I strive to practice this “right care” in every encounter with every patient I treat in the E.R. I say to my patients, “I’m Leana Wen, I’m your doctor. I belong to an initiative called ‘Who’s My Doctor’, that aims for transparency in medicine. I accept no money from drug companies or device companies. I do not make any more from ordering more tests or procedures on you, and I also don’t make more for ordering less. I’m telling you this so that you can be sure that everything I do for you is in your best interest.” In other words, this is me. Now tell me about you. This is the beginning of our partnership. We’re in this together. I’ll be vulnerable with you.
I started “Who’s My Doctor” because I know that I’m not alone. I’ve had the great privilege of working with and learning from so many wonderful health professionals over the years. There are so many people who went into medicine for the right reasons who are struggling against a broken healthcare system. The Total Transparency Manifesto is our effort to join together and call for a new professionalism, to counter fear and rebuild trust. It is our hope that our patients will join us in building a better healthcare system, one that prioritizes patient values and respects human dignity.
Another part of my professional role is to teach medical students and resident doctors. I also conduct research in patient-centered care and look into ways to reduce fear and improve the human connection. I write about these topics to both medical and nonmedical audiences. My book is When Doctors Don’t Listen: How to Avoid Misdiagnoses and Unnecessary Tests (Jan 2013; St. Martin’s Press), and I write on healthcare reform as a contributor to The New York Times, National Public Radio, CNN.com, Psychology Today, Huffington Post, and Women’s Health Magazine.

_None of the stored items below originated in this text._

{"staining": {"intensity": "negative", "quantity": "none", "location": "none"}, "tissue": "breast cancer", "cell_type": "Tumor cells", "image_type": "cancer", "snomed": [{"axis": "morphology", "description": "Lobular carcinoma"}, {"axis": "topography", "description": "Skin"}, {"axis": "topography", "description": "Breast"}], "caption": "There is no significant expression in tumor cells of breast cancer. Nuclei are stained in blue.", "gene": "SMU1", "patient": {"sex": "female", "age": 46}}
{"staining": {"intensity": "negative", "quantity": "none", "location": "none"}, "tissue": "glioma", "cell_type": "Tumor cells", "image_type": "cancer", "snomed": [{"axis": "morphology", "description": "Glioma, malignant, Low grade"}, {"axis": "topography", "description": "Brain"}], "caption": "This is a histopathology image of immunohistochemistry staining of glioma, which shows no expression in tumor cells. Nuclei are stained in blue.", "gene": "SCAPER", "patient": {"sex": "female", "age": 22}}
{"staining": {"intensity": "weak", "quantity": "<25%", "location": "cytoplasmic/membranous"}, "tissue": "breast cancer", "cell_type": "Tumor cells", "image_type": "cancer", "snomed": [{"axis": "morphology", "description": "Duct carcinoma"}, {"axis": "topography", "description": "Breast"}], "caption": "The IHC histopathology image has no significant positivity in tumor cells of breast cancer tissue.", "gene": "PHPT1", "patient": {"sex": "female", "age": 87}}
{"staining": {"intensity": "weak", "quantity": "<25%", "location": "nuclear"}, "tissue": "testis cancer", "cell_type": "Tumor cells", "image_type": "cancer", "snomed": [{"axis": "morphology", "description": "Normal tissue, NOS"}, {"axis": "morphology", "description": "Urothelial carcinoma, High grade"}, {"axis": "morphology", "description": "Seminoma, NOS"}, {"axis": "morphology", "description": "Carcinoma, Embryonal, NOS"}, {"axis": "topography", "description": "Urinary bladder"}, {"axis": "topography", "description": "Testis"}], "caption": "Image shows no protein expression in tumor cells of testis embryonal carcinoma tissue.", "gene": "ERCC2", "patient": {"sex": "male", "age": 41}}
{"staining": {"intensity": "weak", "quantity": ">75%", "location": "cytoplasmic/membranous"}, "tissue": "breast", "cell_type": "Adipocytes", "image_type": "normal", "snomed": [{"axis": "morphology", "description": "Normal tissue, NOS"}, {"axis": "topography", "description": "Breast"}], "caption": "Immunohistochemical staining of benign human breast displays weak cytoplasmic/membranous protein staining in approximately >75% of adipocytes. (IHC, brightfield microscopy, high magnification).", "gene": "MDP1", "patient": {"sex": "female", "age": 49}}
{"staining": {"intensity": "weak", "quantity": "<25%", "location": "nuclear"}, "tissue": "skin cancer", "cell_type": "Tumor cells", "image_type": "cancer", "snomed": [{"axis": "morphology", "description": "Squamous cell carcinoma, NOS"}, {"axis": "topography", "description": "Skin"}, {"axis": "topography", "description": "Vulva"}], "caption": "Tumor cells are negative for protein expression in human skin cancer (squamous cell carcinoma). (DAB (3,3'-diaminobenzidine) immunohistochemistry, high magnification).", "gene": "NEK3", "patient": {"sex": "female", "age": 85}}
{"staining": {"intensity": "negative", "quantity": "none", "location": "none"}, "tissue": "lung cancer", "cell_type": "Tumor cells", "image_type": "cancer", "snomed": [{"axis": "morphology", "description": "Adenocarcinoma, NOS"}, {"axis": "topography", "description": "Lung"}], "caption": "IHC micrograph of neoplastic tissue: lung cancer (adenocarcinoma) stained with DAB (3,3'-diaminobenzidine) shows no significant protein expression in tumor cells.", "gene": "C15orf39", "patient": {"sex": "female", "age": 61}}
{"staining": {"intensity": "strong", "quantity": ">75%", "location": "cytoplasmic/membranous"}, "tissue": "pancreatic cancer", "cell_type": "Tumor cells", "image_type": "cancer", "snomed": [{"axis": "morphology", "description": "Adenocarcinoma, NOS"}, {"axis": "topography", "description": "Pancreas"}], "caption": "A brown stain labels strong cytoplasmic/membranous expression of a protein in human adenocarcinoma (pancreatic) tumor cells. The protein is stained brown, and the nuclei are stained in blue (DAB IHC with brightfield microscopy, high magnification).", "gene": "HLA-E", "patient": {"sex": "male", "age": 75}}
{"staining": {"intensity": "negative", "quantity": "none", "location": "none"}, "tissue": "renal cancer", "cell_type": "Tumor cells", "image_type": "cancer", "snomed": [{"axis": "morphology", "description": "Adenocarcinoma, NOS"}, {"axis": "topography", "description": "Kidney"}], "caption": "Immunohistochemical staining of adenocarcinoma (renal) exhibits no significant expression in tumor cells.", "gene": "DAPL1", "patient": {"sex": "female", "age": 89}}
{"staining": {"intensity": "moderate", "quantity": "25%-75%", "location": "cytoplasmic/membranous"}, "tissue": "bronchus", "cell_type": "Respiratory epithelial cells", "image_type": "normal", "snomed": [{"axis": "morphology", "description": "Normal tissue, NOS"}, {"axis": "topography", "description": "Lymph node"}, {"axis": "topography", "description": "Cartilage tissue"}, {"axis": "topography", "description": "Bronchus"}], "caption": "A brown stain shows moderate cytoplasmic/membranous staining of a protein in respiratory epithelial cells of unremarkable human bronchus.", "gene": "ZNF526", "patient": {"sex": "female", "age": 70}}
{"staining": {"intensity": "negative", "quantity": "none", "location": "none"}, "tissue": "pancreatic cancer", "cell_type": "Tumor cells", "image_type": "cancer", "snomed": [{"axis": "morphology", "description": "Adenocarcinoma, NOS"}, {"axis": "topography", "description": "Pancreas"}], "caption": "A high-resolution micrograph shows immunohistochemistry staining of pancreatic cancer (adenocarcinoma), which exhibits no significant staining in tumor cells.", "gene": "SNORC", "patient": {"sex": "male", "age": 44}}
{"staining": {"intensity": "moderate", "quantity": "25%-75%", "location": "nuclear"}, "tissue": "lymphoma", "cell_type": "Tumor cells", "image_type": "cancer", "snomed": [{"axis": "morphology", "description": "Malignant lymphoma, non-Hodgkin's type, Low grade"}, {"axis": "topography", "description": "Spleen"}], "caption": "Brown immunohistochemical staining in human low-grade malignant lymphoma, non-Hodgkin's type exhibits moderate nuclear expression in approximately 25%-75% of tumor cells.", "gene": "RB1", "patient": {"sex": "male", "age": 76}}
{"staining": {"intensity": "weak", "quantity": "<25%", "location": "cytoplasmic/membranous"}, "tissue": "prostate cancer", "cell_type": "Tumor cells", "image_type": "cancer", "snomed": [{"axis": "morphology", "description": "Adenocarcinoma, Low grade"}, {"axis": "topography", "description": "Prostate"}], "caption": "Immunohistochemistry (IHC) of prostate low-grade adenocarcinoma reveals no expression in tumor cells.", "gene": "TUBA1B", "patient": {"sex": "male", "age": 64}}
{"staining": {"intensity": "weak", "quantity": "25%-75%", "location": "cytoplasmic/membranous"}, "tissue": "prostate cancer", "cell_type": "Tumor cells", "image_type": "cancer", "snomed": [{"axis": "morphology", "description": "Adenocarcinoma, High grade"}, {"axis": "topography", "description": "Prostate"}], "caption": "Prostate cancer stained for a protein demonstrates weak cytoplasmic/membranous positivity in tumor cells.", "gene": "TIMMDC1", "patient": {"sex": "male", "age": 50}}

Ultimately, this is my philosophy of practice: I believe in practicing what we preach, in the art as well as the science of medicine, and in public accountability for matters as important as our health. I believe in the basic goodness of people, and that all of us have the ability to make a difference. I believe that medicine has maintained its mystique for far too long, and it’s time to open the veil of secrecy and have patients and providers alike participate as equal partners. I believe that patients have to be part of every discussion that takes place in healthcare, from research to system design to medical care. I believe that everything I do is in my mother’s memory, and that it is my professional goal and personal mission to practice patient-centered care that is 0% fear and 100% trust, and that is at all times accountable and socially responsible to those we serve.